→ **TEXTE EXTRAIT**:
======

Le soir de sa victoire à la primaire organisée par La belle alliance populaire (dont le nom prend aujourd’hui toute sa saveur), Hamon s’était donné deux objectifs : rassembler « sa famille » et rassembler « la gauche ». À cette étape, on ne peut pas dire que ces deux objectifs soient totalement atteints.
Depuis sa victoire, Hamon s’est en effet attelé à essayer de rassembler « la gauche » pour former une nouvelle « majorité gouvernementale ». Il y est en partie parvenu le 26 février dernier, en s’alliant avec Europe écologie-les Verts. C’est donc sans surprise que ces derniers sont entrés dans son équipe de campagne et que Jadot, le candidat qui s’est désisté, est devenu conseiller spécial. Mais il n’est pas le seul à faire son entrée dans l’organigramme : Éva Joly (l’ancienne candidate de 2012) est notamment en charge de la lutte contre l’évasion fiscale et José Bové de « la mondialisation agricole », aux côtés d’autres éluEs d’EÉLV.

======

→ **OBJECTIF**:
Extrayez en entier, sans la moindre modification, le texte sur la campagne de Hamon.

→ **EXTRAIT DES DONNÉES**:
======

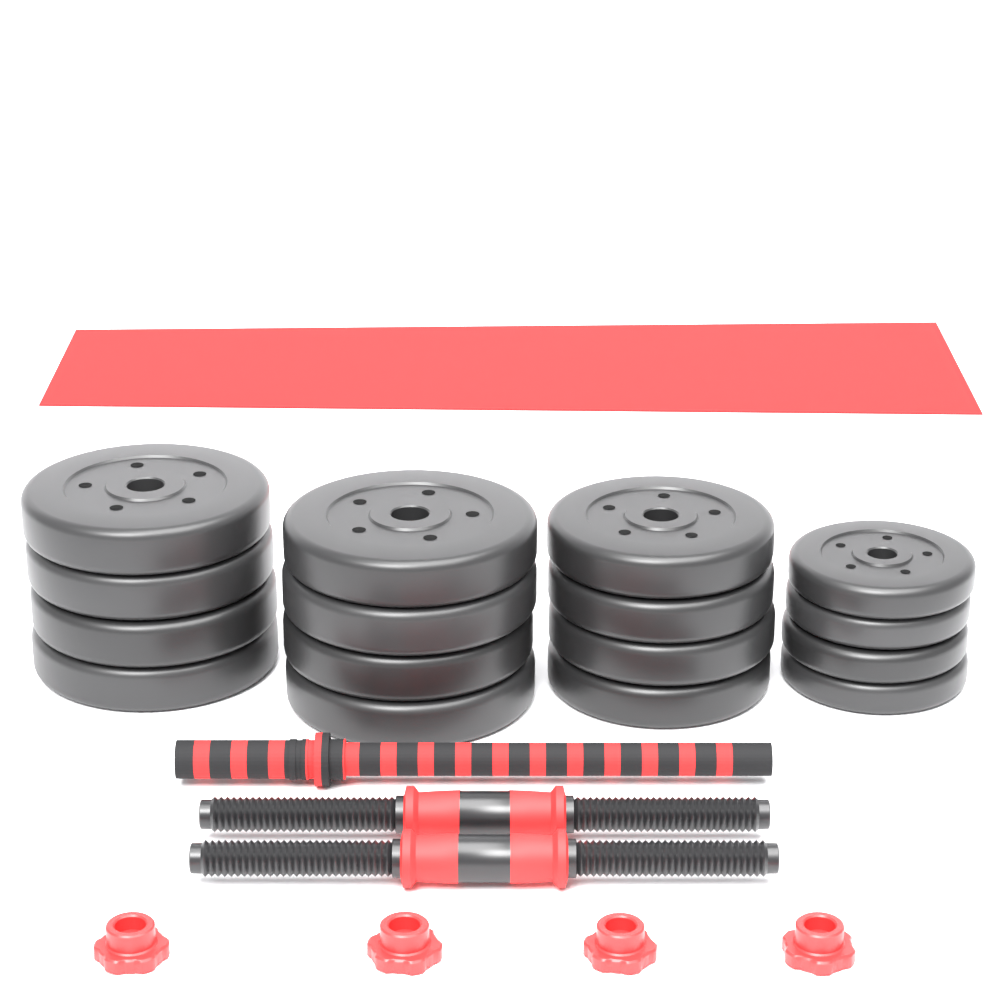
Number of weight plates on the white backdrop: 16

======

→ **CORRIGÉ**:
Le soir de sa victoire à la primaire organisée par La belle alliance populaire (dont le nom prend aujourd’hui toute sa saveur), Hamon s’était donné deux objectifs : rassembler « sa famille » et rassembler « la gauche ». À cette étape, on ne peut pas dire que ces deux objectifs soient totalement atteints.
Depuis sa victoire, Hamon s’est en effet attelé à essayer de rassembler « la gauche » pour former une nouvelle « majorité gouvernementale ». Il y est en partie parvenu le 26 février dernier, en s’alliant avec Europe écologie-les Verts. C’est donc sans surprise que ces derniers sont entrés dans son équipe de campagne et que Jadot, le candidat qui s’est désisté, est devenu conseiller spécial. Mais il n’est pas le seul à faire son entrée dans l’organigramme : Éva Joly (l’ancienne candidate de 2012) est notamment en charge de la lutte contre l’évasion fiscale et José Bové de « la mondialisation agricole », aux côtés d’autres éluEs d’EÉLV.